### EXERCISE
Reproduce every line of the data below verbatim, preserving the original line breaks, spelling, and punctuation.

· · ·

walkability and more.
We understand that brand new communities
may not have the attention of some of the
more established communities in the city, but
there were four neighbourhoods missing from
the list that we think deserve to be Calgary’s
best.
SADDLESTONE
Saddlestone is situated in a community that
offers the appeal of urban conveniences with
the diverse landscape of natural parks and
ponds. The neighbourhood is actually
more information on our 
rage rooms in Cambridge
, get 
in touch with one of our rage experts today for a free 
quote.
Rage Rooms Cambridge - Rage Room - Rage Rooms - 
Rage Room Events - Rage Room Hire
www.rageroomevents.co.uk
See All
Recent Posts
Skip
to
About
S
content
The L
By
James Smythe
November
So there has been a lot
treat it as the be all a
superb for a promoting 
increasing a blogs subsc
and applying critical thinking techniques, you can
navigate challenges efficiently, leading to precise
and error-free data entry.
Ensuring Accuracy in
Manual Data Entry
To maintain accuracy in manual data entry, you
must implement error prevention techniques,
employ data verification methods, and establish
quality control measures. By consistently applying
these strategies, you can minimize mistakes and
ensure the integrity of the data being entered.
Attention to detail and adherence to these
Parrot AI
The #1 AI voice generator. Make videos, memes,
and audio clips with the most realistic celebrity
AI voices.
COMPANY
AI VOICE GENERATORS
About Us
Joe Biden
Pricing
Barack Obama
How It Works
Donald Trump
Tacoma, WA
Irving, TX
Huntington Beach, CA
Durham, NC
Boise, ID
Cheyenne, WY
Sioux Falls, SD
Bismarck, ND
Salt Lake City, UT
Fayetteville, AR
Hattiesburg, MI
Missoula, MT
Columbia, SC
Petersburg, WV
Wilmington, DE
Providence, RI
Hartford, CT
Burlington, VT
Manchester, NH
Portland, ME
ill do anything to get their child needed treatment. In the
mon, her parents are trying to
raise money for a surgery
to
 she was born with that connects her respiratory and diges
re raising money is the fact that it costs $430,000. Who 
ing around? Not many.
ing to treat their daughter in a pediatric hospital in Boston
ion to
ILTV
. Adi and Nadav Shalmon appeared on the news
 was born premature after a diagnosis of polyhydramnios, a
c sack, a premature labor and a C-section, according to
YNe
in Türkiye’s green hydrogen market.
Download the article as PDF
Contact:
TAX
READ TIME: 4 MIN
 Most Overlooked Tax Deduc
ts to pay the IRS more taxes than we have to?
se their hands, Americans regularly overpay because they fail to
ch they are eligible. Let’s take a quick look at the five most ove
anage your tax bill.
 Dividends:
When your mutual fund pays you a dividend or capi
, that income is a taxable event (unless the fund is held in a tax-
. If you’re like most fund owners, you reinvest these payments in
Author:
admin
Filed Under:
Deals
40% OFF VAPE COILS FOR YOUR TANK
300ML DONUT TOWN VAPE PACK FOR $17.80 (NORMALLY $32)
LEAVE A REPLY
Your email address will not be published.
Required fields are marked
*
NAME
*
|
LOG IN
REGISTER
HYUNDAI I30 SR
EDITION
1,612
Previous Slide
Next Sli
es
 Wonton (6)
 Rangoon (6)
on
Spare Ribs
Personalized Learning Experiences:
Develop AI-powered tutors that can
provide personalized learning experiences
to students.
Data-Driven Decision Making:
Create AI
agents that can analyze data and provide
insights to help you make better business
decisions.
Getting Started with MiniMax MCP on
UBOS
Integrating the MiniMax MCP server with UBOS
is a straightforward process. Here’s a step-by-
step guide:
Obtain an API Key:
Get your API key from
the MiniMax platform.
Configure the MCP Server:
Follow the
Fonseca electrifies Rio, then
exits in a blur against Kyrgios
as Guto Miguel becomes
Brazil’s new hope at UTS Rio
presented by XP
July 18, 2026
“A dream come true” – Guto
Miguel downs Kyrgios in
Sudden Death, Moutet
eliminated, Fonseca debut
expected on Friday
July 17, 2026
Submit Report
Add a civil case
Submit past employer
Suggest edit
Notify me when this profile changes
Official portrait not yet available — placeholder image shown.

· · ·

### ANSWER FOR THIS EXERCISE
walkability and more.
We understand that brand new communities
may not have the attention of some of the
more established communities in the city, but
there were four neighbourhoods missing from
the list that we think deserve to be Calgary’s
best.
SADDLESTONE
Saddlestone is situated in a community that
offers the appeal of urban conveniences with
the diverse landscape of natural parks and
ponds. The neighbourhood is actually
more information on our 
rage rooms in Cambridge
, get 
in touch with one of our rage experts today for a free 
quote.
Rage Rooms Cambridge - Rage Room - Rage Rooms - 
Rage Room Events - Rage Room Hire
www.rageroomevents.co.uk
See All
Recent Posts
Skip
to
About
S
content
The L
By
James Smythe
November
So there has been a lot
treat it as the be all a
superb for a promoting 
increasing a blogs subsc
and applying critical thinking techniques, you can
navigate challenges efficiently, leading to precise
and error-free data entry.
Ensuring Accuracy in
Manual Data Entry
To maintain accuracy in manual data entry, you
must implement error prevention techniques,
employ data verification methods, and establish
quality control measures. By consistently applying
these strategies, you can minimize mistakes and
ensure the integrity of the data being entered.
Attention to detail and adherence to these
Parrot AI
The #1 AI voice generator. Make videos, memes,
and audio clips with the most realistic celebrity
AI voices.
COMPANY
AI VOICE GENERATORS
About Us
Joe Biden
Pricing
Barack Obama
How It Works
Donald Trump
Tacoma, WA
Irving, TX
Huntington Beach, CA
Durham, NC
Boise, ID
Cheyenne, WY
Sioux Falls, SD
Bismarck, ND
Salt Lake City, UT
Fayetteville, AR
Hattiesburg, MI
Missoula, MT
Columbia, SC
Petersburg, WV
Wilmington, DE
Providence, RI
Hartford, CT
Burlington, VT
Manchester, NH
Portland, ME
ill do anything to get their child needed treatment. In the
mon, her parents are trying to
raise money for a surgery
to
 she was born with that connects her respiratory and diges
re raising money is the fact that it costs $430,000. Who 
ing around? Not many.
ing to treat their daughter in a pediatric hospital in Boston
ion to
ILTV
. Adi and Nadav Shalmon appeared on the news
 was born premature after a diagnosis of polyhydramnios, a
c sack, a premature labor and a C-section, according to
YNe
in Türkiye’s green hydrogen market.
Download the article as PDF
Contact:
TAX
READ TIME: 4 MIN
 Most Overlooked Tax Deduc
ts to pay the IRS more taxes than we have to?
se their hands, Americans regularly overpay because they fail to
ch they are eligible. Let’s take a quick look at the five most ove
anage your tax bill.
 Dividends:
When your mutual fund pays you a dividend or capi
, that income is a taxable event (unless the fund is held in a tax-
. If you’re like most fund owners, you reinvest these payments in
Author:
admin
Filed Under:
Deals
40% OFF VAPE COILS FOR YOUR TANK
300ML DONUT TOWN VAPE PACK FOR $17.80 (NORMALLY $32)
LEAVE A REPLY
Your email address will not be published.
Required fields are marked
*
NAME
*
|
LOG IN
REGISTER
HYUNDAI I30 SR
EDITION
1,612
Previous Slide
Next Sli
es
 Wonton (6)
 Rangoon (6)
on
Spare Ribs
Personalized Learning Experiences:
Develop AI-powered tutors that can
provide personalized learning experiences
to students.
Data-Driven Decision Making:
Create AI
agents that can analyze data and provide
insights to help you make better business
decisions.
Getting Started with MiniMax MCP on
UBOS
Integrating the MiniMax MCP server with UBOS
is a straightforward process. Here’s a step-by-
step guide:
Obtain an API Key:
Get your API key from
the MiniMax platform.
Configure the MCP Server:
Follow the
Fonseca electrifies Rio, then
exits in a blur against Kyrgios
as Guto Miguel becomes
Brazil’s new hope at UTS Rio
presented by XP
July 18, 2026
“A dream come true” – Guto
Miguel downs Kyrgios in
Sudden Death, Moutet
eliminated, Fonseca debut
expected on Friday
July 17, 2026
Submit Report
Add a civil case
Submit past employer
Suggest edit
Notify me when this profile changes
Official portrait not yet available — placeholder image shown.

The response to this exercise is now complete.